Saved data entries
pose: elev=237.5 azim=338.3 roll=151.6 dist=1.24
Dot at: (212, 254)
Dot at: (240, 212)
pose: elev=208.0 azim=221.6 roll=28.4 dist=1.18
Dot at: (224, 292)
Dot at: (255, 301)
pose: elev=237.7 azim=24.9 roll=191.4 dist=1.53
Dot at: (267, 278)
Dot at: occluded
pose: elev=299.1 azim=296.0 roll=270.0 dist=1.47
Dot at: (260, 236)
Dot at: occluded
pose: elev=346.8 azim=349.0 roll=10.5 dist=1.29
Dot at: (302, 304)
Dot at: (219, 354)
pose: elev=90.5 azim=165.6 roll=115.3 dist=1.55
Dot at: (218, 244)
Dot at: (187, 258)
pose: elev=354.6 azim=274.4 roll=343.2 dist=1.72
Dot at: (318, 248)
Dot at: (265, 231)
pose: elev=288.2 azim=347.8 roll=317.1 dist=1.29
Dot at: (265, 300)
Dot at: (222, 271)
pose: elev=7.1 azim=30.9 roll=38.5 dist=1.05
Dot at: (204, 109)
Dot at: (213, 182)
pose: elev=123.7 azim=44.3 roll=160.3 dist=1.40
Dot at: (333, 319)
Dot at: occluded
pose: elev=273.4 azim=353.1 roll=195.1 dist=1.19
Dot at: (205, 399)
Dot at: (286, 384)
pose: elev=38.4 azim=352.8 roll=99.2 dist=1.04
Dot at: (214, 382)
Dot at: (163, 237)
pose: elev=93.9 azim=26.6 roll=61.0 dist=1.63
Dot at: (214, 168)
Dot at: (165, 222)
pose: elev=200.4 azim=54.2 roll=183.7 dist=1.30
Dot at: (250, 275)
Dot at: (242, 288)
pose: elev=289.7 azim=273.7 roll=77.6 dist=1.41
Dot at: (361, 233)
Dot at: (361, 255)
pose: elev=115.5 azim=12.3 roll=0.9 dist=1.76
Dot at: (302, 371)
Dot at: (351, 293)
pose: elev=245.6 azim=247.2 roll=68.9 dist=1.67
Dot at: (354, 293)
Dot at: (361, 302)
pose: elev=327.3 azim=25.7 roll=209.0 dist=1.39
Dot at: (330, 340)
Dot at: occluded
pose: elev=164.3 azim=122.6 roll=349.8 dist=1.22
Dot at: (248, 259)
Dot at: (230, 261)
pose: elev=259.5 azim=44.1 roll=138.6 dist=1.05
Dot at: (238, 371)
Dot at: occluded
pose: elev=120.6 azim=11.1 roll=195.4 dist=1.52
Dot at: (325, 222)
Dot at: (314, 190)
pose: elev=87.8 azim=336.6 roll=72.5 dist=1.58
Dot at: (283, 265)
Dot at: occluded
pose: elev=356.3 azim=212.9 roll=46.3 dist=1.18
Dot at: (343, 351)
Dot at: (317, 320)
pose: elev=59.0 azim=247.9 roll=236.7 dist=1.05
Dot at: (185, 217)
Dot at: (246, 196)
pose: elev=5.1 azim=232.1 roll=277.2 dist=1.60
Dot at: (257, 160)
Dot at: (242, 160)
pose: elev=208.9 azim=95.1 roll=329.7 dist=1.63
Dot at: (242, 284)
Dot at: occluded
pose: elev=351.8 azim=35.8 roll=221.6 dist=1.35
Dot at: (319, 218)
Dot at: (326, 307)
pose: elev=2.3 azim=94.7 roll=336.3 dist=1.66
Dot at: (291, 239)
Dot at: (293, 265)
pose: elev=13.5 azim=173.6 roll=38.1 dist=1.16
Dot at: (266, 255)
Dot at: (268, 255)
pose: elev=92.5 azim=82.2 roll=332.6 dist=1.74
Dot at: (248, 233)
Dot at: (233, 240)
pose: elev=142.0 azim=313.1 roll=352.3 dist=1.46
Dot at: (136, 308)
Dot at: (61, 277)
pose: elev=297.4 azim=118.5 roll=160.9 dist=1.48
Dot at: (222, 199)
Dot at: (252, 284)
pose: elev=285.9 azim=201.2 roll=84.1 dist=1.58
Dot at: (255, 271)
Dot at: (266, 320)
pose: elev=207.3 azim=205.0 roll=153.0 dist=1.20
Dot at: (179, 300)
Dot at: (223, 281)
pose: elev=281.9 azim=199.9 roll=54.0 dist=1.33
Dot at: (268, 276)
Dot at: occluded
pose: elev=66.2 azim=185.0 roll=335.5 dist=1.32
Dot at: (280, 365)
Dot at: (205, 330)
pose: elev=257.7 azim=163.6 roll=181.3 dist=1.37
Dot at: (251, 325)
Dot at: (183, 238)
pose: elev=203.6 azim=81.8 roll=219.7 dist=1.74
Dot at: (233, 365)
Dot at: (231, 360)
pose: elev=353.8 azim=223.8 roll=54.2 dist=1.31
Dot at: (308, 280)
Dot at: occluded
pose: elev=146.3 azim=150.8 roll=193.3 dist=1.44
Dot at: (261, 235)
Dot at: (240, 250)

* Problem description *
Change every "dist" in the entries above to "distance", leaving all other text the same.

* Expected answer *
pose: elev=237.5 azim=338.3 roll=151.6 distance=1.24
Dot at: (212, 254)
Dot at: (240, 212)
pose: elev=208.0 azim=221.6 roll=28.4 distance=1.18
Dot at: (224, 292)
Dot at: (255, 301)
pose: elev=237.7 azim=24.9 roll=191.4 distance=1.53
Dot at: (267, 278)
Dot at: occluded
pose: elev=299.1 azim=296.0 roll=270.0 distance=1.47
Dot at: (260, 236)
Dot at: occluded
pose: elev=346.8 azim=349.0 roll=10.5 distance=1.29
Dot at: (302, 304)
Dot at: (219, 354)
pose: elev=90.5 azim=165.6 roll=115.3 distance=1.55
Dot at: (218, 244)
Dot at: (187, 258)
pose: elev=354.6 azim=274.4 roll=343.2 distance=1.72
Dot at: (318, 248)
Dot at: (265, 231)
pose: elev=288.2 azim=347.8 roll=317.1 distance=1.29
Dot at: (265, 300)
Dot at: (222, 271)
pose: elev=7.1 azim=30.9 roll=38.5 distance=1.05
Dot at: (204, 109)
Dot at: (213, 182)
pose: elev=123.7 azim=44.3 roll=160.3 distance=1.40
Dot at: (333, 319)
Dot at: occluded
pose: elev=273.4 azim=353.1 roll=195.1 distance=1.19
Dot at: (205, 399)
Dot at: (286, 384)
pose: elev=38.4 azim=352.8 roll=99.2 distance=1.04
Dot at: (214, 382)
Dot at: (163, 237)
pose: elev=93.9 azim=26.6 roll=61.0 distance=1.63
Dot at: (214, 168)
Dot at: (165, 222)
pose: elev=200.4 azim=54.2 roll=183.7 distance=1.30
Dot at: (250, 275)
Dot at: (242, 288)
pose: elev=289.7 azim=273.7 roll=77.6 distance=1.41
Dot at: (361, 233)
Dot at: (361, 255)
pose: elev=115.5 azim=12.3 roll=0.9 distance=1.76
Dot at: (302, 371)
Dot at: (351, 293)
pose: elev=245.6 azim=247.2 roll=68.9 distance=1.67
Dot at: (354, 293)
Dot at: (361, 302)
pose: elev=327.3 azim=25.7 roll=209.0 distance=1.39
Dot at: (330, 340)
Dot at: occluded
pose: elev=164.3 azim=122.6 roll=349.8 distance=1.22
Dot at: (248, 259)
Dot at: (230, 261)
pose: elev=259.5 azim=44.1 roll=138.6 distance=1.05
Dot at: (238, 371)
Dot at: occluded
pose: elev=120.6 azim=11.1 roll=195.4 distance=1.52
Dot at: (325, 222)
Dot at: (314, 190)
pose: elev=87.8 azim=336.6 roll=72.5 distance=1.58
Dot at: (283, 265)
Dot at: occluded
pose: elev=356.3 azim=212.9 roll=46.3 distance=1.18
Dot at: (343, 351)
Dot at: (317, 320)
pose: elev=59.0 azim=247.9 roll=236.7 distance=1.05
Dot at: (185, 217)
Dot at: (246, 196)
pose: elev=5.1 azim=232.1 roll=277.2 distance=1.60
Dot at: (257, 160)
Dot at: (242, 160)
pose: elev=208.9 azim=95.1 roll=329.7 distance=1.63
Dot at: (242, 284)
Dot at: occluded
pose: elev=351.8 azim=35.8 roll=221.6 distance=1.35
Dot at: (319, 218)
Dot at: (326, 307)
pose: elev=2.3 azim=94.7 roll=336.3 distance=1.66
Dot at: (291, 239)
Dot at: (293, 265)
pose: elev=13.5 azim=173.6 roll=38.1 distance=1.16
Dot at: (266, 255)
Dot at: (268, 255)
pose: elev=92.5 azim=82.2 roll=332.6 distance=1.74
Dot at: (248, 233)
Dot at: (233, 240)
pose: elev=142.0 azim=313.1 roll=352.3 distance=1.46
Dot at: (136, 308)
Dot at: (61, 277)
pose: elev=297.4 azim=118.5 roll=160.9 distance=1.48
Dot at: (222, 199)
Dot at: (252, 284)
pose: elev=285.9 azim=201.2 roll=84.1 distance=1.58
Dot at: (255, 271)
Dot at: (266, 320)
pose: elev=207.3 azim=205.0 roll=153.0 distance=1.20
Dot at: (179, 300)
Dot at: (223, 281)
pose: elev=281.9 azim=199.9 roll=54.0 distance=1.33
Dot at: (268, 276)
Dot at: occluded
pose: elev=66.2 azim=185.0 roll=335.5 distance=1.32
Dot at: (280, 365)
Dot at: (205, 330)
pose: elev=257.7 azim=163.6 roll=181.3 distance=1.37
Dot at: (251, 325)
Dot at: (183, 238)
pose: elev=203.6 azim=81.8 roll=219.7 distance=1.74
Dot at: (233, 365)
Dot at: (231, 360)
pose: elev=353.8 azim=223.8 roll=54.2 distance=1.31
Dot at: (308, 280)
Dot at: occluded
pose: elev=146.3 azim=150.8 roll=193.3 distance=1.44
Dot at: (261, 235)
Dot at: (240, 250)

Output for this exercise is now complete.